I am not sure if you are looking for matlab-only solution but I have just submitted a semaphore wrapper for use in Matlab. It works as a generic semaphore, but it was mainly designed with sharedmatrix in mind.

As soon as Mathworks accepts the submission, I will update the link on my research group's blog.

Please note that this mex file is a wrapper for the POSIX semaphore functionality. As such it will work in Linux, Unix, MacOS but will not work out-of-the-box on Windows. It may work when compiled against cygwin libraries.



回答4:

I dont think there is a fool-proof way other than using the OS specific locks. One approach might be to have MAT_1 do:

imwrite(fileName);
movefile(fileName, completedFileName);

And have MAT_2 only process completedFileName.



回答5:

EDIT:

After seeing your edit, a simple solution not involving the use of any toolboxes is the following:

Since MAT_2 is much slower than MAT_1, start MAT_2 with a delay. i.e., start it when MAT_1 has finished processing say 5 images or so. If you do this, MAT_2 will never catch up with MAT_1 and hence will never be in a situation where it has to "wait" for images from MAT_1.


I'm still not clear on a few things from your question:

  1. You say MAT_1 processes images sequentially, but does it have to? In other words, does the order in which they are processed matter?
  2. You say MAT_2 reads the output from MAT_1... Does it have to be in the order that MAT_1 finishes or can that be any order?
  3. You say MAT_2 reads the image using imread and outputs it some where else. Is there any reason that task cannot be combined into MAT_1?

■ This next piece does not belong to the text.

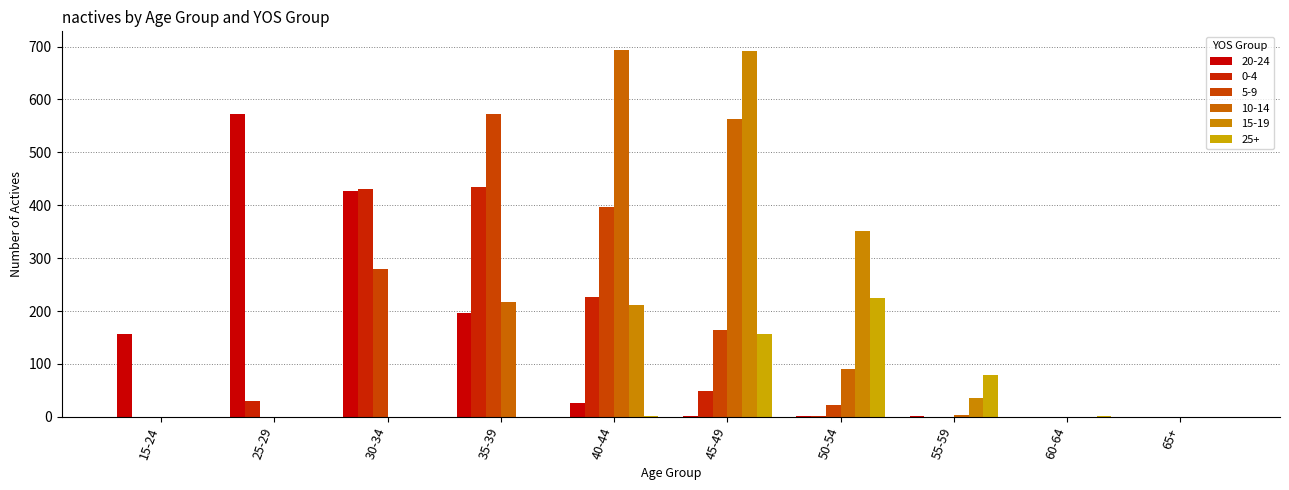

Between 35-39 and 65+, which series saw the biggest shift?

5-9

In any case, you can implement some form of execution blocking using the parallel computing toolbox; but instead of using parfor loops (which is what most people use), you'll have to create a distributed job (example).

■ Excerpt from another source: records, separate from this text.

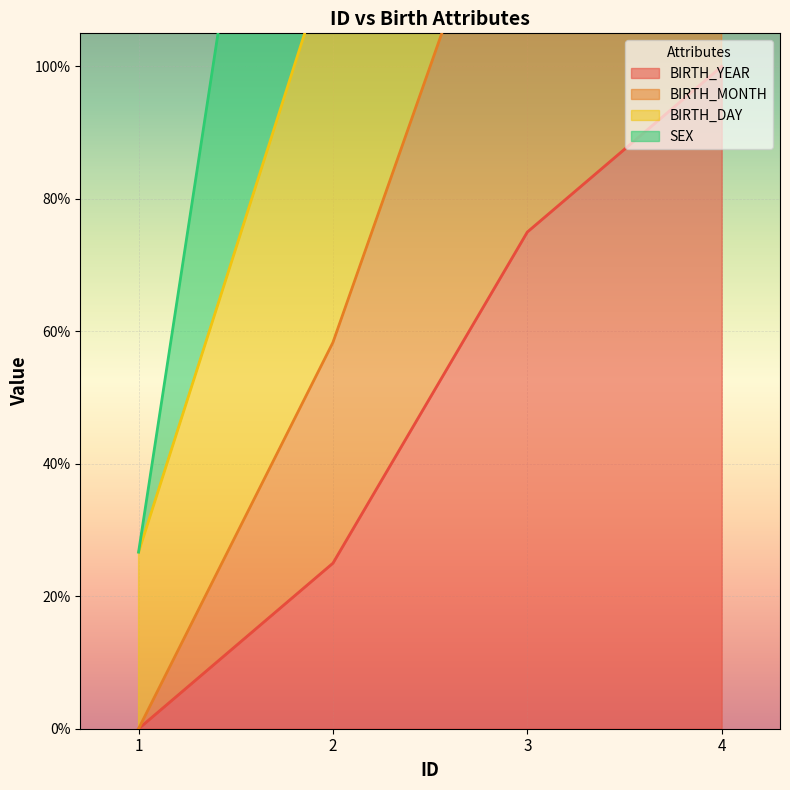

What is the approximate value of BIRTH_YEAR at 3?

75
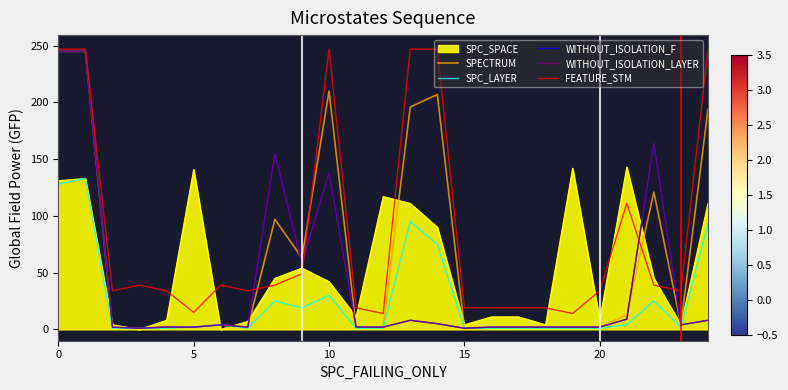

Does the chart display data point markers on the line(s)?

No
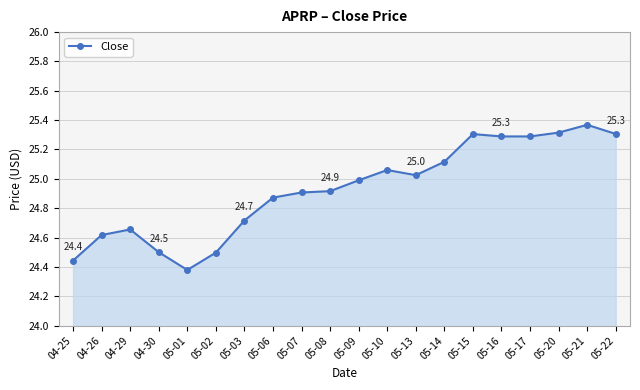

What is the sum of all values?

498.6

The important thing to note is that each worker (lab) has a labindex, and you can use labSend to send data from worker 1 (equivalent of MAT_1) to worker 2 (equivalent of MAT_2), who then receives it using labReceive. From the documentation on labReceive:

This function blocks execution in the lab until the corresponding call to labSend occurs in the sending lab.

which is pretty much what you wanted to do with MAT_1 and MAT_2.

Another way to do this would be to spawn one additional worker in your current session, but only assign tasks performed by MAT_1 to it. You then set the FinishedFcn property for the tasks to execute the set of functions performed by MAT_2, but I wouldn't recommend it as I don't think this was the intent for FinishedFcn, and I don't know if it will break in certain cases.



回答6:

I would also recommend to look at the parallel processing toolbox for such a thing, the functionality you want should be in there somewhere. I think it's cleaner that way than trying to synchronize two instances of MATLAB (unless you are forced to use two instances).

In the odd case that there is no such thing, you might also look at different environments to implement what you want. It might be a bit of a workaround, but you can always interface your MATLAB code with other languages (e.g. Java, .NET, C, ...) and use the functionality you are accustomed to there. With Java you are quite sure that your solution is platform independent, .NET only works on Windows (at least in combination with MATLAB).